2 Bellingham Research Institute, 218 Chuckanut Point Rd, Bellingham, WA 98229, USA

3 Joint Carnegie Mellon University - University of Pittsburgh Doctoral Program in Computational Biology, University of Pittsburgh, Pittsburgh, PA, 15260, USA

4 Fellowship for Interpretation of Genomes, Burr Ridge, IL 60527, USA

5 Computation Institute, University of Chicago, Chicago, IL 60637, USA

6 Department of Microbiology and Immunology, Drexel University College of Medicine, Allegheny Campus, Allegheny General Hospital, Pittsburgh, PA 15212, USA

7 Department of Otolaryngology-Head and Neck Surgery, Drexel University College of Medicine, Allegheny Campus, Allegheny General Hospital, Pittsburgh, PA 15212, USA

8 Department of Internal Medicine, University of Nebraska Medical Center, Omaha, NE 68198, USA

For all author emails, please log on.

BMC Genomics 2011, 12:187  doi:10.1186/1471-2164-12-187

Published: 13 April 2011



Staphylococcus aureus is associated with a spectrum of symbiotic relationships with its human host from carriage to sepsis and is frequently associated with nosocomial and community-acquired infections, thus the differential gene content among strains is of interest.


We sequenced three clinical strains and combined these data with 13 publically available human isolates and one bovine strain for comparative genomic analyses. All genomes were annotated using RAST, and then their gene similarities and differences were delineated. Gene clustering yielded 3,155 orthologous gene clusters, of which 2,266 were core, 755 were distributed, and 134 were unique. Individual genomes contained between 2,524 and 2,648 genes. Gene-content comparisons among all possible S. aureus strain pairs (n = 136) revealed a mean difference of 296 genes and a maximum difference of 476 genes. We developed a revised version of our finite supragenome model to estimate the size of the S. aureus supragenome (3,221 genes, with 2,245 core genes), and compared it with those of Haemophilus influenzae and Streptococcus pneumoniae. There was excellent agreement between RAST's annotations and our CDS clustering procedure providing for high fidelity metabolomic subsystem analyses to extend our comparative genomic characterization of these strains.

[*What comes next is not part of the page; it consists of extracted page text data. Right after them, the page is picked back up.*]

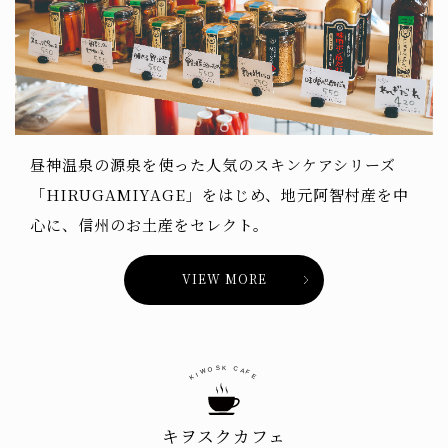
昼神温泉の源泉を使った人気のスキンケアシリーズ
「HIRUGAMIYAGE」をはじめ、地元阿智村産を中
心に、信州のお土産をセレクト。
VIEW MORE
S
K
O
C
W
A
F
I
K
E
キヲスクカフェ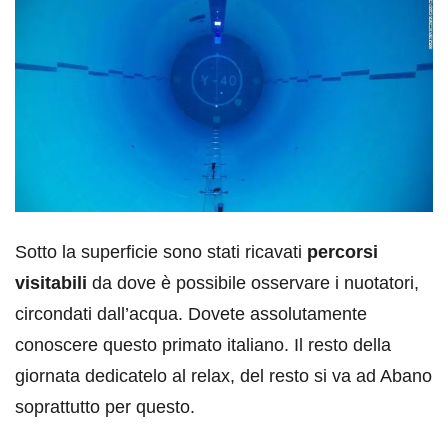
Sotto la superficie sono stati ricavati
percorsi
visitabili
da dove è possibile osservare i nuotatori,
circondati dall’acqua. Dovete assolutamente
conoscere questo primato italiano. Il resto della
giornata dedicatelo al relax, del resto si va ad Abano
soprattutto per questo.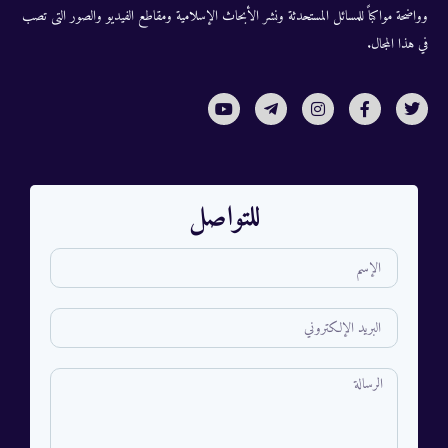
وواضحة مواكباً للمسائل المستحدثة ونشر الأبحاث الإسلامية ومقاطع الفيديو والصور التى تصب
في هذا المجال.
للتواصل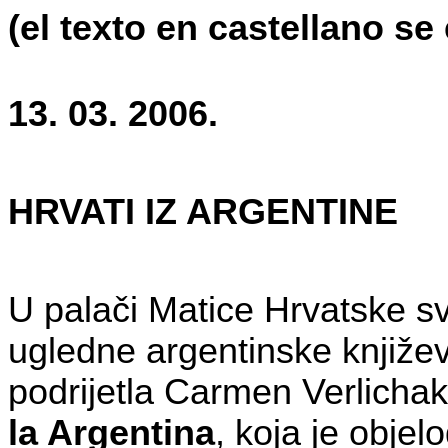
(el texto en castellano se
13. 03. 2006.
HRVATI IZ ARGENTINE
U palači Matice Hrvatske sv
ugledne argentinske književn
podrijetla Carmen Verlich
la Argentina
, koja je objel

Using a multi-species comparative supragenomic analysis enabled by an improved version of our finite supragenome model we provide data and an interpretation explaining the relatively larger core genome of S. aureus compared to other opportunistic nasopharyngeal pathogens. In addition, we provide independent validation for the efficiency and effectiveness of our orthologous gene clustering algorithm.